Supplied data —
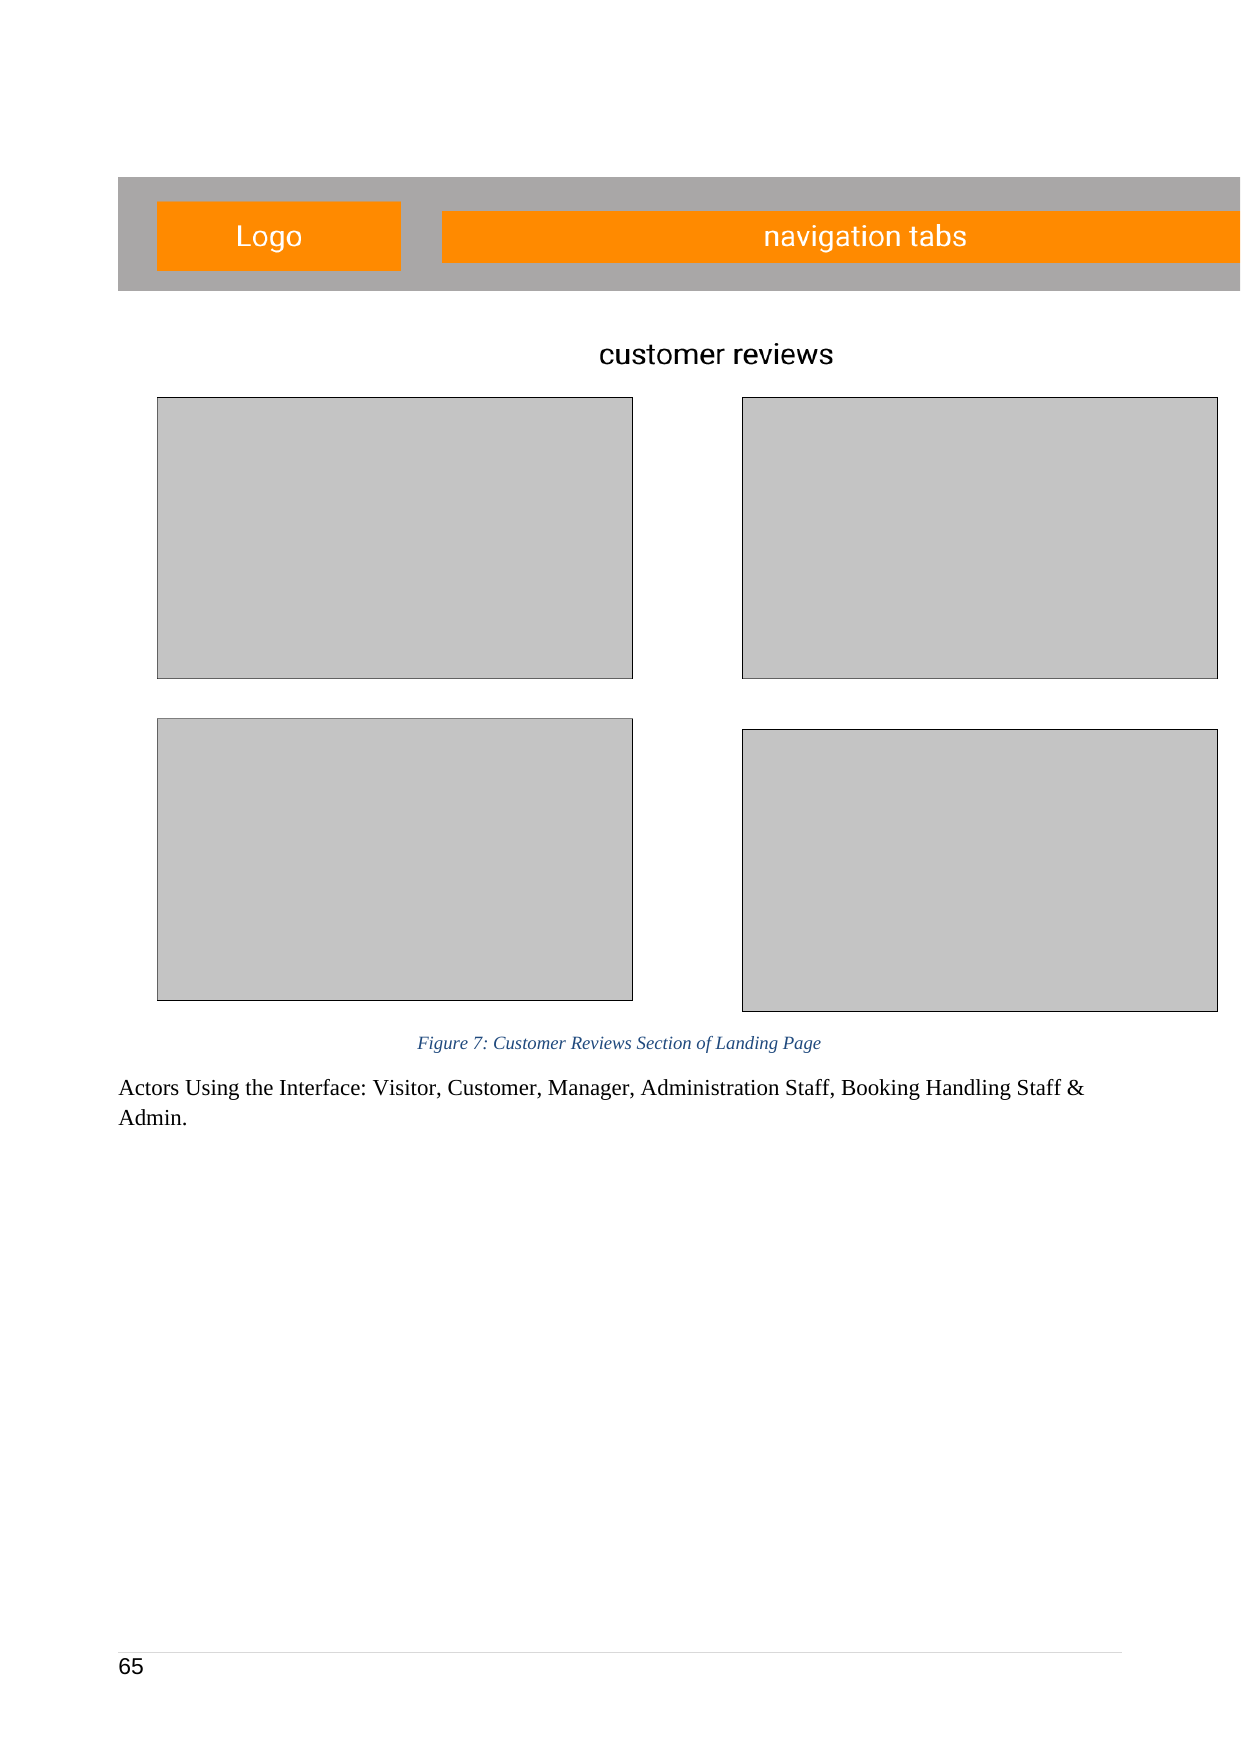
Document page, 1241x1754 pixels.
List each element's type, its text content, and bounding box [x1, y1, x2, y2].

picture [118, 177, 1241, 1028]
text Actors Using the Interface: Visitor, Customer, Manager, Administration Staff, Booking Handling Staff & Admin. [118, 1074, 1122, 1131]
text Figure 7: Customer Reviews Section of Landing Page [118, 1032, 1122, 1053]
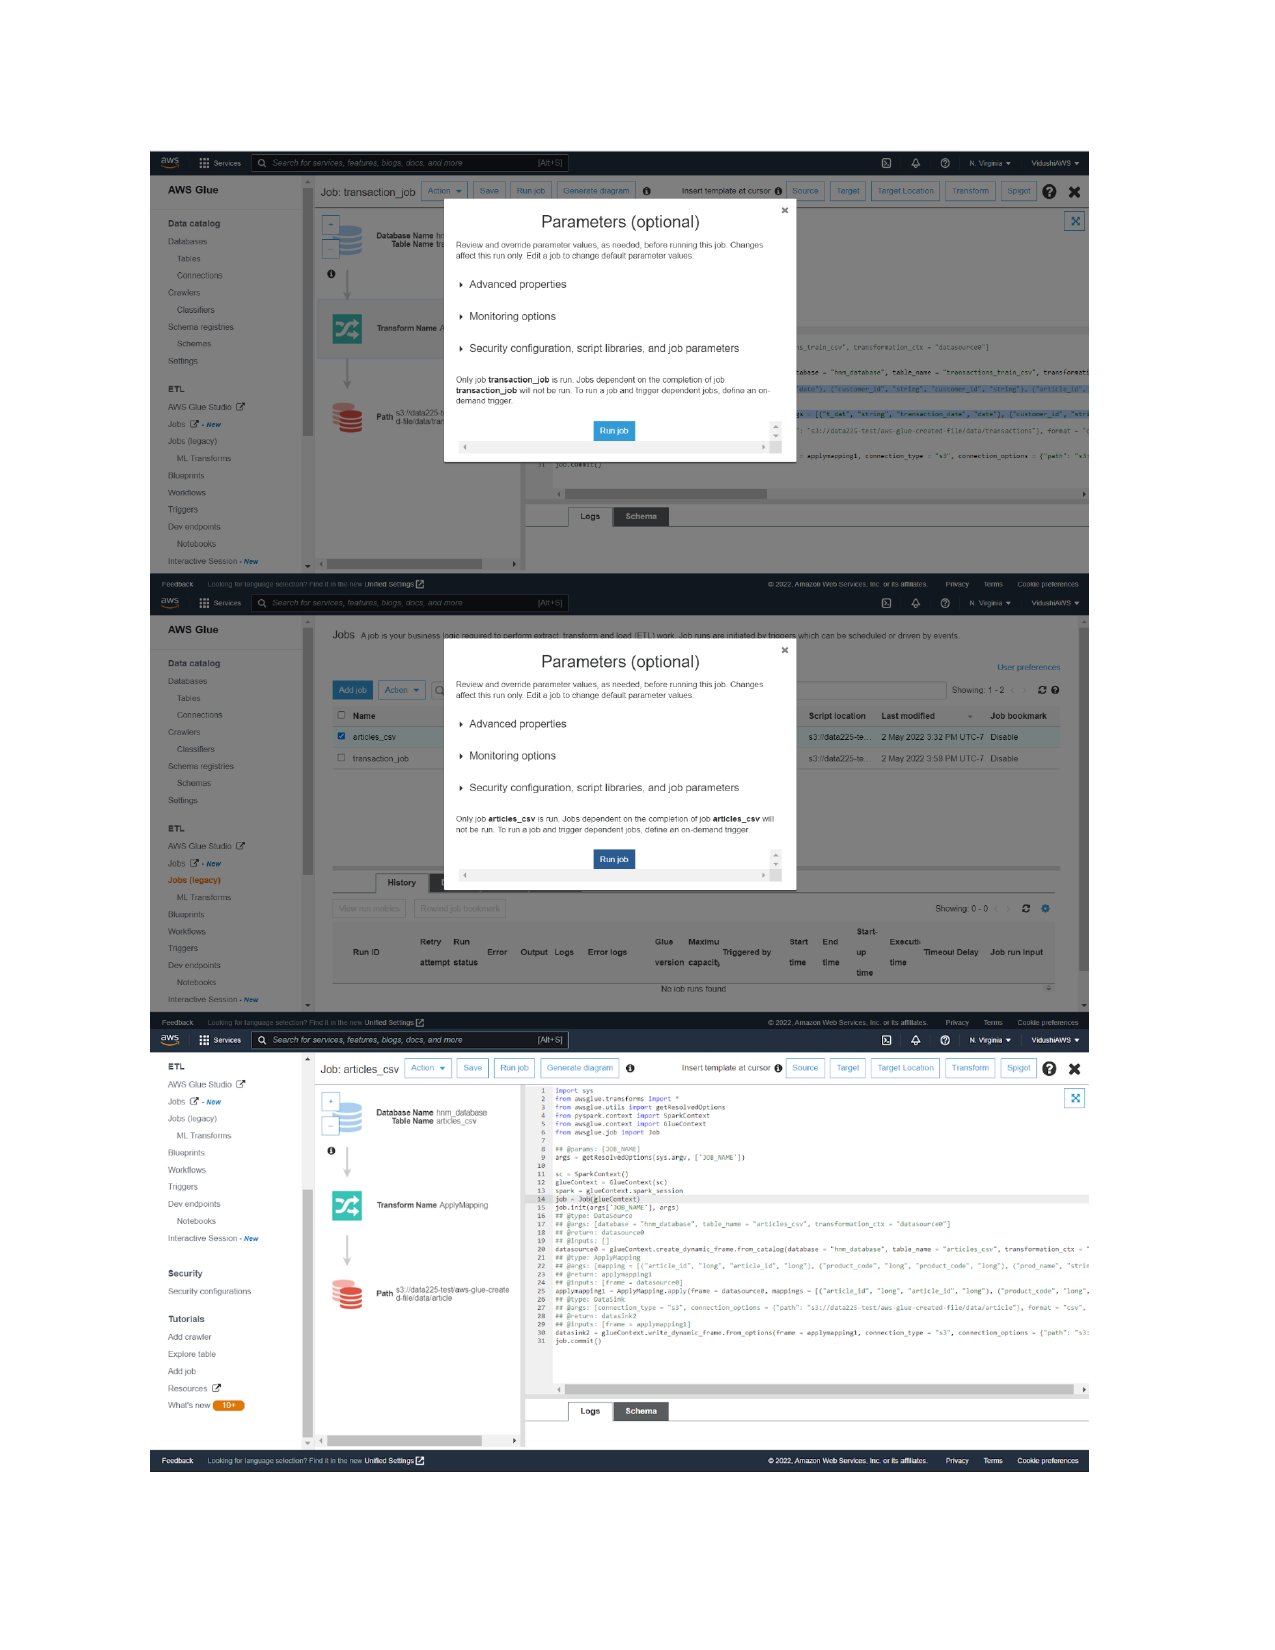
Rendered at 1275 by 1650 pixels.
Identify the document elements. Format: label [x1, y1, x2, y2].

Work order — Look for the word "pixels". Copy out every line of the data that has it.

The answer —
Document page, 1241x1754 pixels.
Rendered at 1275 by 1650 pixels.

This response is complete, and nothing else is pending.